Through teaching these tools for so long and using them hands-on with each student, I’ve acquired more and more expertise in the complete working process. A friend who is a martial arts teacher says that because teaching has forced him to stick to the basics, it has solidified his foundation as a martial artist in a profound way. He has realized that these basics are first principles for good reason. David Mamet talks about this in On Directing Film:
It’s good, as the Stoics tell us, to have tools that are simple to understa
nd and of a very limited number—so that we may locate and employ them on a moment’s notice. I think the essential tools in any worthwhile endeavor are incredibly simple. And very difficult to master. The task of any artist is not to learn many, many techniques but to learn the most simple technique perfectly. In doing so, Stanislavski told us, the difficult will become easy and the easy habitual, so that the habitual may become beautiful.
It would be easy to flit from one how-to book on screenwriting to another, never putting in the hard work to really learn the material, but rather hoping blindly that the next book will magically make it all effortless.

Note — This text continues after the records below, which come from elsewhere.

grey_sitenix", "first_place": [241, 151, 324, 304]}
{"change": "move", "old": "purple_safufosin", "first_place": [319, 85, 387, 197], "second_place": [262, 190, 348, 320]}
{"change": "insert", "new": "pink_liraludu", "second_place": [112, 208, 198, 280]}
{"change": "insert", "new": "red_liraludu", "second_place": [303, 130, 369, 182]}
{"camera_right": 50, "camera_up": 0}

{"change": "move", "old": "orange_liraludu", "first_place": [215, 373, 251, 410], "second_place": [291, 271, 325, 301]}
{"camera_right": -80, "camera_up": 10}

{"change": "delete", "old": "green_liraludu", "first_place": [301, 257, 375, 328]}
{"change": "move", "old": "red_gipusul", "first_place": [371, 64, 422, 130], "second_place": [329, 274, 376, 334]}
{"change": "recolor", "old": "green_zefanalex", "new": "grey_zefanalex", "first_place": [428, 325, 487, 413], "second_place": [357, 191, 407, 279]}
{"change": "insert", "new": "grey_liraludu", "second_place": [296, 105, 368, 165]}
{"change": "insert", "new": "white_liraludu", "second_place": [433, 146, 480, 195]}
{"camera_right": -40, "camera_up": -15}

This will never happen because writing is always hard, whether you’re an absolute beginner or one of the top scriptwriters in the business. However, if you put in the time to gain a substantial mastery of the Key Tools presented in this book, both the principles and the methods, you will emerge with the habits and skills of a trained dramatist—and then your scripts will consistently tend to work.
Storytelling
As a screenwriter, you must pay attention to storytelling—that’s the center of the whole process. As a dramatist you must be able to shape the story so that it can by acted in a way that grips the audience, but if the story is lame then the drama will be lame. You can’t turn bad grapes into great wine.

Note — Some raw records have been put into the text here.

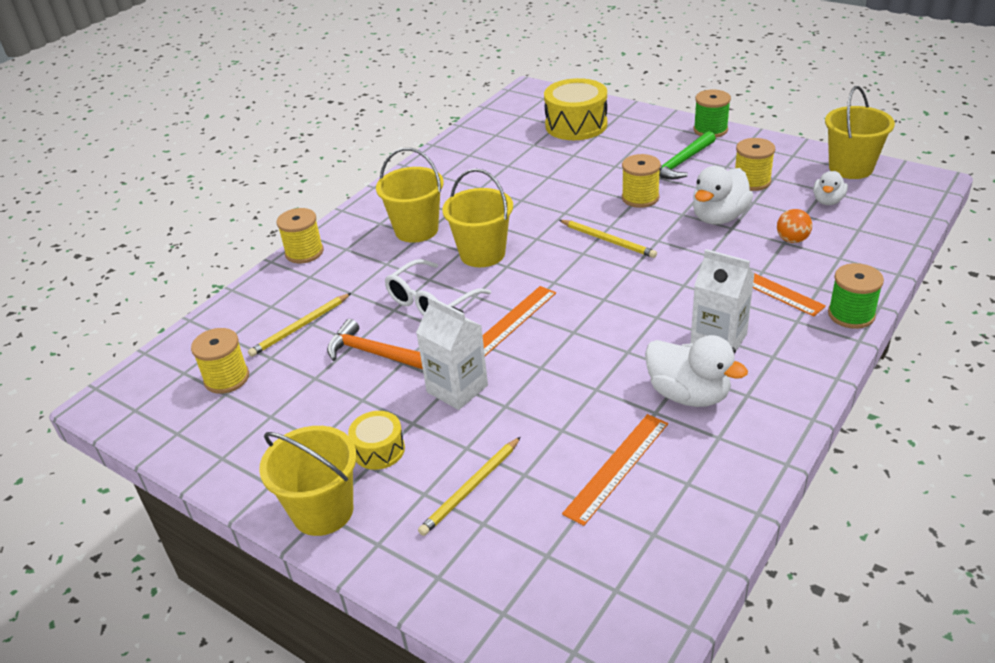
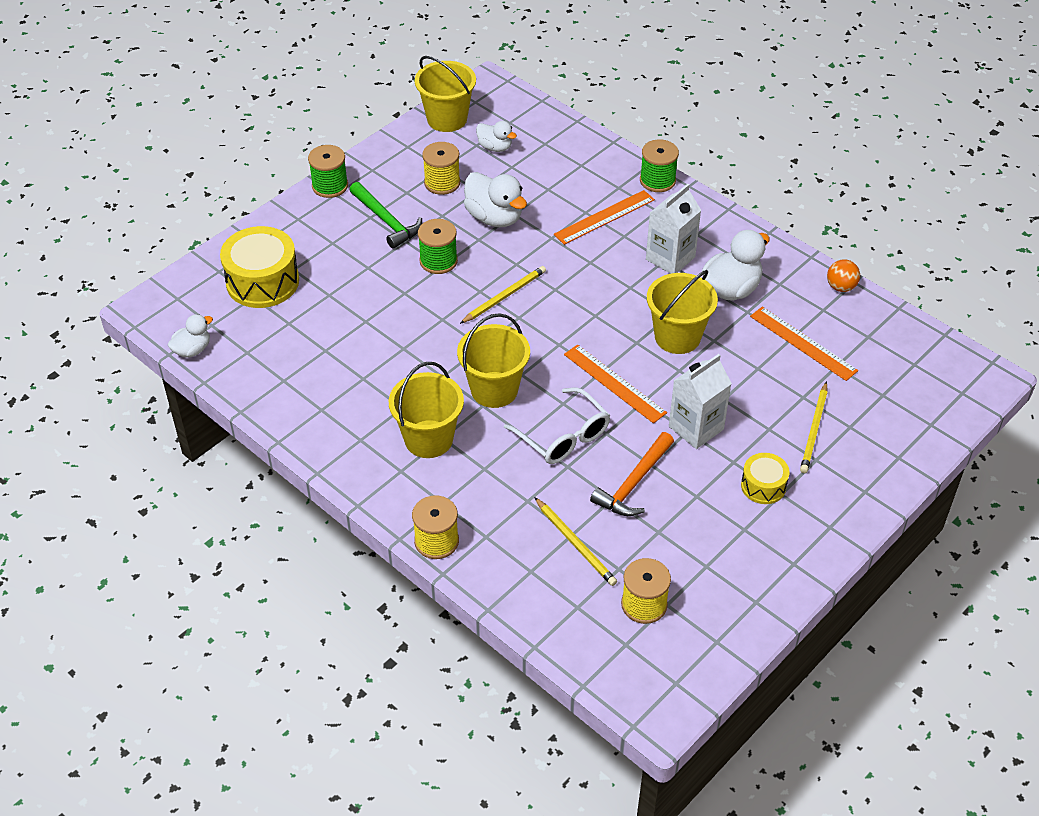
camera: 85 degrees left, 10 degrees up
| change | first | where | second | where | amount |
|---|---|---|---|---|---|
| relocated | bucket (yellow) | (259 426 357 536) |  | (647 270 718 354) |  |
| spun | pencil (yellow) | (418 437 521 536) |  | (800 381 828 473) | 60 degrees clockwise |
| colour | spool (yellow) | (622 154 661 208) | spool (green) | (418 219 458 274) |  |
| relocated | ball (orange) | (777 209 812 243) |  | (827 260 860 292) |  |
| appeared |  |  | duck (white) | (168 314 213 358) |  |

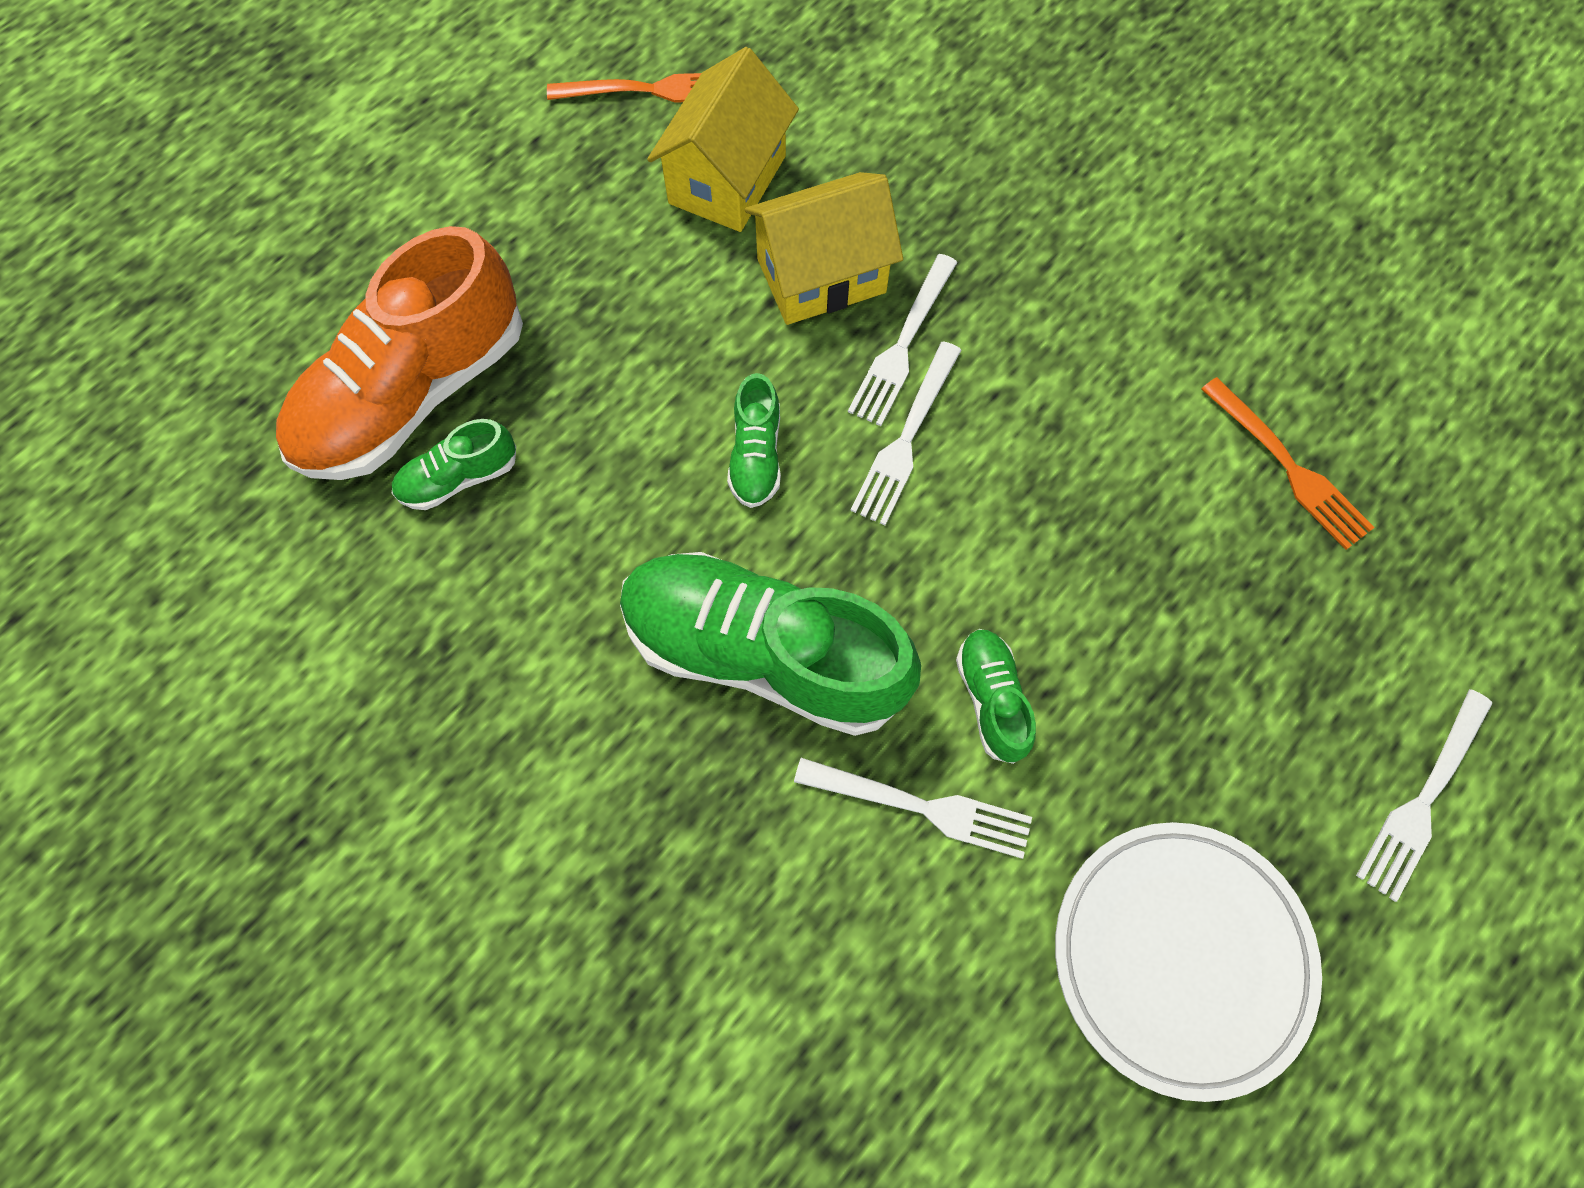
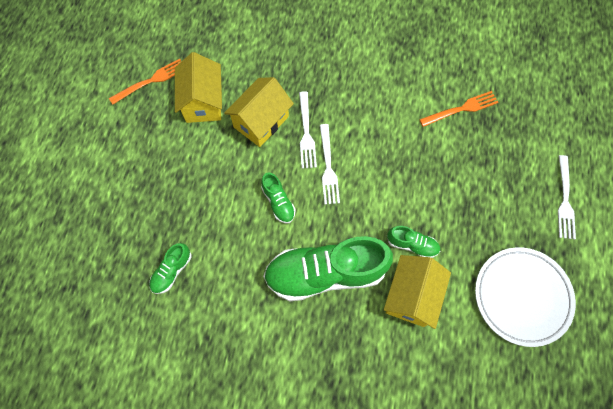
camera: 30 degrees left, 0 degrees up
| change | first | where | second | where | amount |
|---|---|---|---|---|---|
| missing | shoe (orange) | (276 226 523 480) |  |  |  |
| exchanged | fork (white) | (794 758 1032 859) | house (yellow) | (384 255 451 329) |  |
| spun | shoe (green) | (956 629 1036 764) |  | (387 226 440 258) | 150 degrees clockwise |
| spun | fork (orange) | (1201 377 1375 550) |  | (419 91 499 127) | 45 degrees counterclockwise |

Study the best storytellers; steep yourself in them. Read all the time, listen to books on tape, see live theater. Find stories from different cultures and let them all inspire you, light you up, jump-start your imagination, and ignite you with their incredible amperage and magnitude. Refuse to be second-rate. Boil with creative energy. Get crazy. Go wild. Free your mind. Get outside your normal storytelling ruts. Explosive creativity is crucial—tap into it. Don’t ever let anybody order you to “stick to what you know” as the sole source for your stories. Astonish audiences. Blow their minds so they’ll never think the same way again. Shake up their worlds, shake them awake, shatter their sense of how things are and how they must be. Violate their secure little places as observers. Lift them out of their seats and plunge them into a world of greatness, a world of exuberant passion, exploding adrenaline, ecstatic freedom, untamed savagery, absolute fun, true love, boundless energy, and indomitable spirit.